* **WORK ITEM**: Using "paylaşmak" as the search string, find the matching lines below and copy them.

(Collected data)
----------
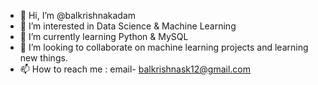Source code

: - 👋 Hi, I’m @balkrishnakadam
- 👀 I’m interested in Data Science & Machine Learning
- 🌱 I’m currently learning Python & MySQL
- 💞️ I’m looking to collaborate on machine learning projects and learning new things.
- 📫 How to reach me : email- balkrishnask12@gmail.com

<!---
balkrishnakadam/balkrishnakadam is a ✨ special ✨ repository because its `README.md` (this file) appears on your GitHub profile.
You can click the Preview link to take a look at your changes.
--->
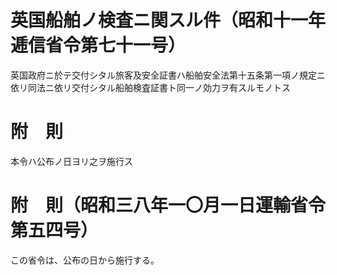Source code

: # 英国船舶ノ検査ニ関スル件（昭和十一年逓信省令第七十一号）
英国政府ニ於テ交付シタル旅客及安全証書ハ船舶安全法第十五条第一項ノ規定ニ依リ同法ニ依リ交付シタル船舶検査証書ト同一ノ効力ヲ有スルモノトス
# 附　則
本令ハ公布ノ日ヨリ之ヲ施行ス
# 附　則（昭和三八年一〇月一日運輸省令第五四号）
この省令は、公布の日から施行する。
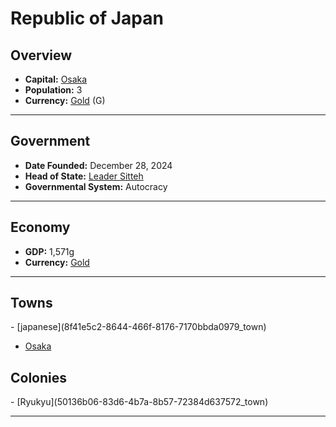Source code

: <!--UNDEDITED FILE, remove this entire line if this file has been edited!-->
# <!--NAME-->Republic of Japan<!--NAME-->

## Overview

- **Capital:** <!--CAPITAL_LINK-->[Osaka](03d5d6da-a990-48c4-9cd0-4a063da0852c_town)<!--CAPITAL_LINK-->
- **Population:** <!--POPULATION-->3<!--POPULATION-->
- **Currency:** <!--CURRENCY_LINK-->[Gold](Gold_currency)<!--CURRENCY_LINK--> (<!--CURRENCY_ABV-->G<!--CURRENCY_ABV-->)

---

## Government

- **Date Founded:** <!--FOUNDED-->December 28, 2024<!--FOUNDED-->
- **Head of State:** <!--LEADER_TITLE_LINK-->[Leader Sitteh](Sitteh_user)<!--LEADER_TITLE_LINK-->
- **Governmental System:** <!--GOVERNMENT-->Autocracy<!--GOVERNMENT-->

---

## Economy

- **GDP:** <!--GDP-->1,571g<!--GDP-->
- **Currency:** <!--CURRENCY_LINK-->[Gold](Gold_currency)<!--CURRENCY_LINK-->

---

## Towns

<!--TOWNS-->- [japanese](8f41e5c2-8644-466f-8176-7170bbda0979_town)
- [Osaka](03d5d6da-a990-48c4-9cd0-4a063da0852c_town)<!--TOWNS-->

## Colonies

<!--COLONIES-->- [Ryukyu](50136b06-83d6-4b7a-8b57-72384d637572_town)<!--COLONIES-->

---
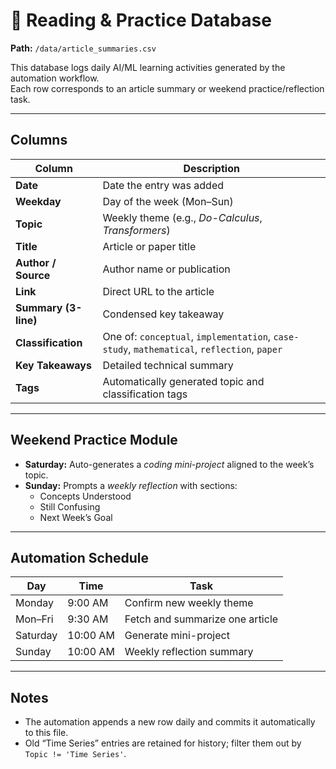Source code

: # 📘 Reading & Practice Database

**Path:** `/data/article_summaries.csv`

This database logs daily AI/ML learning activities generated by the automation workflow.  
Each row corresponds to an article summary or weekend practice/reflection task.

---

## Columns

| Column | Description |
|--------|--------------|
| **Date** | Date the entry was added |
| **Weekday** | Day of the week (Mon–Sun) |
| **Topic** | Weekly theme (e.g., *Do-Calculus*, *Transformers*) |
| **Title** | Article or paper title |
| **Author / Source** | Author name or publication |
| **Link** | Direct URL to the article |
| **Summary (3-line)** | Condensed key takeaway |
| **Classification** | One of: `conceptual`, `implementation`, `case-study`, `mathematical`, `reflection`, `paper` |
| **Key Takeaways** | Detailed technical summary |
| **Tags** | Automatically generated topic and classification tags |

---

## Weekend Practice Module

- **Saturday:** Auto-generates a *coding mini-project* aligned to the week’s topic.  
- **Sunday:** Prompts a *weekly reflection* with sections:
  - Concepts Understood  
  - Still Confusing  
  - Next Week’s Goal

---

## Automation Schedule

| Day | Time | Task |
|-----|------|------|
| Monday | 9:00 AM | Confirm new weekly theme |
| Mon–Fri | 9:30 AM | Fetch and summarize one article |
| Saturday | 10:00 AM | Generate mini-project |
| Sunday | 10:00 AM | Weekly reflection summary |

---

## Notes

- The automation appends a new row daily and commits it automatically to this file.
- Old “Time Series” entries are retained for history; filter them out by `Topic != 'Time Series'`.
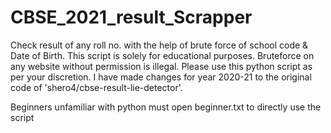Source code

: # CBSE_2021_result_Scrapper
Check result of any roll no. with the help of brute force of school code &amp; Date of Birth.
This script is solely for educational purposes. Bruteforce on any website without permission is illegal.
Please use this python script as per your discretion.
I have made changes for year 2020-21 to the original code of 'shero4/cbse-result-lie-detector'.

Beginners unfamiliar with python must open beginner.txt to directly use the script
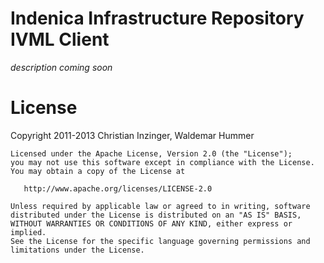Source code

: Indenica Infrastructure Repository IVML Client
==============================================

_description coming soon_

License
=======

Copyright 2011-2013 Christian Inzinger, Waldemar Hummer

    Licensed under the Apache License, Version 2.0 (the "License");
    you may not use this software except in compliance with the License.
    You may obtain a copy of the License at

       http://www.apache.org/licenses/LICENSE-2.0

    Unless required by applicable law or agreed to in writing, software
    distributed under the License is distributed on an "AS IS" BASIS,
    WITHOUT WARRANTIES OR CONDITIONS OF ANY KIND, either express or implied.
    See the License for the specific language governing permissions and
    limitations under the License.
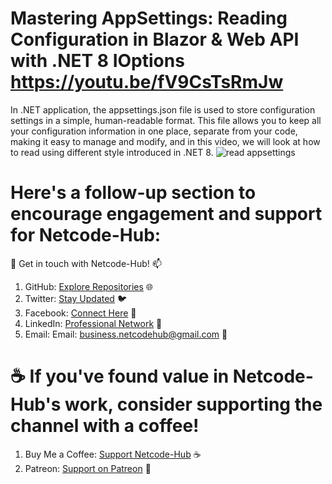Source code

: # Mastering AppSettings: Reading Configuration in Blazor & Web API with .NET 8 IOptions https://youtu.be/fV9CsTsRmJw
In .NET application, the appsettings.json file is used to store configuration settings in a simple, human-readable format. This file allows you to keep all your configuration information in one place, separate from your code, making it easy to manage and modify, and in this video, we will look at how to read using different style introduced in .NET 8.
![read appsettings](https://github.com/Netcode-Hub/DemoReadAppSettingsFile4BlazorOrAPI/assets/110794348/8f8d2829-7ddb-479a-ad23-1453be5b533c)

# Here's a follow-up section to encourage engagement and support for Netcode-Hub:
🌟 Get in touch with Netcode-Hub! 📫
1. GitHub: [Explore Repositories](https://github.com/Netcode-Hub/Netcode-Hub) 🌐
2. Twitter: [Stay Updated](https://twitter.com/NetcodeHub) 🐦
3. Facebook: [Connect Here](https://web.facebook.com/NetcodeHub) 📘
4. LinkedIn: [Professional Network](https://www.linkedin.com/in/netcode-hub-90b188258/) 🔗
5. Email: Email: [business.netcodehub@gmail.com](mailto:business.netcodehub@gmail.com) 📧
   
# ☕️ If you've found value in Netcode-Hub's work, consider supporting the channel with a coffee!
1. Buy Me a Coffee: [Support Netcode-Hub](https://www.buymeacoffee.com/NetcodeHub) ☕️
2. Patreon: [Support on Patreon](https://patreon.com/user?u=113091185&utm_medium=unknown&utm_source=join_link&utm_campaign=creatorshare_creator&utm_content=copyLink) 🌟
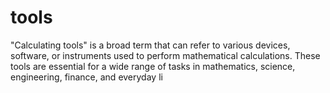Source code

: # tools
"Calculating tools" is a broad term that can refer to various devices, software, or instruments used to perform mathematical calculations. These tools are essential for a wide range of tasks in mathematics, science, engineering, finance, and everyday li
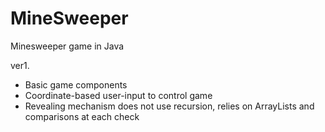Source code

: # MineSweeper
Minesweeper game in Java

ver1.
- Basic game components
- Coordinate-based user-input to control game
- Revealing mechanism does not use recursion, relies on ArrayLists and comparisons at each check
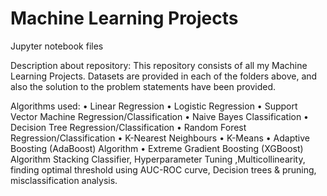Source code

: # Machine Learning Projects 
Jupyter notebook  files

Description about repository:
This repository consists of all my Machine Learning Projects. Datasets are provided in each of the folders above, and also the solution to the problem statements have been provided.

Algorithms used:
• Linear Regression
• Logistic Regression
• Support Vector Machine Regression/Classification
• Naive Bayes Classification
• Decision Tree Regression/Classification
• Random Forest Regression/Classification
• K-Nearest Neighbours
• K-Means
• Adaptive Boosting (AdaBoost) Algorithm
• Extreme Gradient Boosting (XGBoost) Algorithm
 Stacking Classifier, Hyperparameter Tuning ,Multicollinearity, finding optimal threshold using AUC-ROC curve, Decision trees & pruning, misclassification analysis.

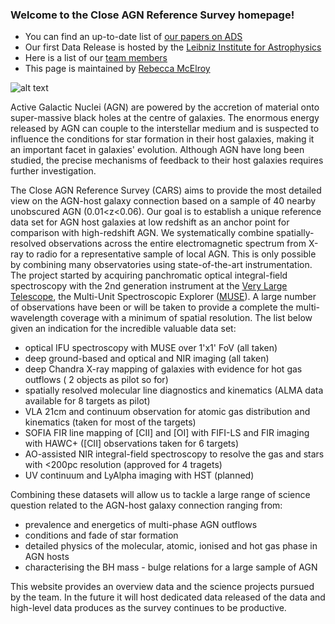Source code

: ### Welcome to the Close AGN Reference Survey homepage!

- You can find an up-to-date list of [our papers on ADS](https://ui.adsabs.harvard.edu/search/q=%20abs%3A%22close%20agn%20reference%20survey%22&sort=date%20desc%2C%20bibcode%20desc&p_=0)
- Our first Data Release is hosted by the [Leibniz Institute for Astrophysics](https://cars.aip.de)
- Here is a list of our [team members](members.md)
- This page is maintained by [Rebecca McElroy](https://rebeccamcelroy.github.io)

![alt text](https://github.com/cars-survey/cars-survey.io/blob/main/images/cars_0.png?raw=true)


Active Galactic Nuclei (AGN) are powered by the accretion of material onto super-massive black holes at the centre of galaxies. The enormous energy released by AGN can couple to the interstellar medium and is suspected to influence the conditions for star formation in their host galaxies, making it an important facet in galaxies' evolution. Although AGN have long been studied, the precise mechanisms of feedback to their host galaxies requires further investigation.

The Close AGN Reference Survey (CARS) aims to provide the most detailed view on the AGN-host galaxy connection based 
on a sample of 40 nearby unobscured AGN (0.01<z<0.06). Our goal is to establish a unique reference data set for AGN 
host galaxies at low redshift as an anchor point for comparison with high-redshift AGN. We systematically combine 
spatially-resolved observations across the entire electromagnetic spectrum from X-ray to radio for a representative 
sample of local AGN. This is only possible by combining many observatories using state-of-the-art instrumentation. 
The project started by acquiring panchromatic optical integral-field spectroscopy with the 2nd generation instrument 
at the [Very Large Telescope](https://www.eso.org/public/australia/teles-instr/paranal-observatory/vlt/), the 
Multi-Unit Spectroscopic Explorer ([MUSE](https://www.eso.org/sci/facilities/develop/instruments/muse.html)).  A large number of observations have been or will be taken to provide a 
complete the multi-wavelength coverage with a minimum of spatial resolution. The list below given an indication for the incredible valuable data set:

- optical IFU spectroscopy with MUSE over 1'x1' FoV (all taken)
- deep ground-based and optical and NIR imaging (all taken)
- deep Chandra X-ray mapping of galaxies with evidence for hot gas outflows ( 2 objects as pilot so for)
- spatially resolved molecular line diagnostics and kinematics (ALMA data available for 8 targets as pilot)
- VLA 21cm and continuum observation for atomic gas distribution and kinematics (taken for most of the targets)
- SOFIA FIR line mapping of [CII] and [OI] with FIFI-LS and FIR imaging with HAWC+ ([CII] observations taken for 6 targets)
- AO-assisted NIR integral-field spectroscopy to resolve the gas and stars with <200pc resolution (approved for 4 tragets)
- UV continuum and LyAlpha imaging with HST (planned)

Combining these datasets will allow us to tackle a large range of science question related to the AGN-host galaxy 
connection ranging from:
- prevalence and energetics of multi-phase AGN outflows
- conditions and fade of star formation
- detailed physics of the molecular, atomic, ionised and hot gas phase in AGN hosts
- characterising the BH mass - bulge relations for a large sample of AGN

This website provides an overview data and the science projects pursued by the team. In the future it will host dedicated data released of the data and high-level data produces as the survey continues to be productive.
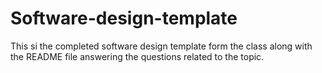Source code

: # Software-design-template
This si the completed software design template form the class along with the README file answering the questions related to the topic.
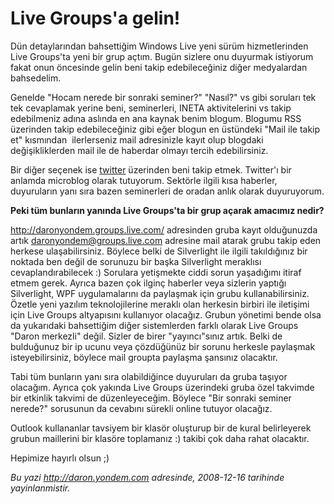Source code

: # Live Groups'a gelin!
Dün detaylarından bahsettiğim Windows Live yeni sürüm hizmetlerinden
Live Groups'ta yeni bir grup açtım. Bugün sizlere onu duyurmak istiyorum
fakat onun öncesinde gelin beni takip edebileceğiniz diğer medyalardan
bahsedelim.

Genelde "Hocam nerede bir sonraki seminer?" "Nasıl?" vs gibi soruları
tek tek cevaplamak yerine beni, seminerleri, INETA aktivitelerini vs
takip edebilmeniz adına aslında en ana kaynak benim blogum. Blogumu RSS
üzerinden takip edebileceğiniz gibi eğer blogun en üstündeki "Mail ile
takip et" kısmından  ilerlerseniz mail adresinizle kayıt olup blogdaki
değişikliklerden mail ile de haberdar olmayı tercih edebilirsiniz.

Bir diğer seçenek ise [twitter](http://twitter.com/daronyondem)
üzerinden beni takip etmek. Twitter'ı bir anlamda microblog olarak
tutuyorum. Sektörle ilgili kısa haberler, duyuruların yanı sıra bazen
seminerleri de oradan anlık olarak duyuruyorum.

**Peki tüm bunların yanında Live Groups'ta bir grup açarak amacımız
nedir?**

<http://daronyondem.groups.live.com/> adresinden gruba kayıt olduğunuzda
artık <daronyondem@groups.live.com> adresine mail atarak grubu takip
eden herkese ulaşabilirsiniz. Böylece belki de Silverlight ile ilgili
takıldığınız bir noktada ben değil de sorunuzu bir başka Silverlight
meraklısı cevaplandırabilecek :) Sorulara yetişmekte ciddi sorun
yaşadığımı itiraf etmem gerek. Ayrıca bazen çok ilginç haberler veya
sizlerin yaptığı Silverlight, WPF uygulamalarını da paylaşmak için grubu
kullanabilirsiniz. Özetle yeni yazılım teknolojilerine meraklı olan
herkesin birbiri ile iletişimi için Live Groups altyapısını kullanıyor
olacağız. Grubun yönetimi bende olsa da yukarıdaki bahsettiğim diğer
sistemlerden farklı olarak Live Groups "Daron merkezli" değil. Sizler de
birer "yayıncı"sınız artık. Belki de bulduğunuz bir ip ucunu veya
çözdüğünüz bir sorunu herkesle paylaşmak isteyebilirsiniz, böylece mail
groupta paylaşma şansınız olacaktır.

Tabi tüm bunların yanı sıra olabildiğince duyuruları da gruba taşıyor
olacağım. Ayrıca çok yakında Live Groups üzerindeki gruba özel takvimde
bir etkinlik takvimi de düzenleyeceğim. Böylece "Bir sonraki seminer
nerede?" sorusunun da cevabını sürekli online tutuyor olacağız.

Outlook kullananlar tavsiyem bir klasör oluşturup bir de kural
belirleyerek grubun maillerini bir klasöre toplamanız :) takibi çok daha
rahat olacaktır.

Hepimize hayırlı olsun ;)



*Bu yazi http://daron.yondem.com adresinde, 2008-12-16 tarihinde yayinlanmistir.*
----------
* **RESPONSE TO THIS EXERCISE**:
sizlerin yaptığı Silverlight, WPF uygulamalarını da paylaşmak için grubu
çözdüğünüz bir sorunu herkesle paylaşmak isteyebilirsiniz, böylece mail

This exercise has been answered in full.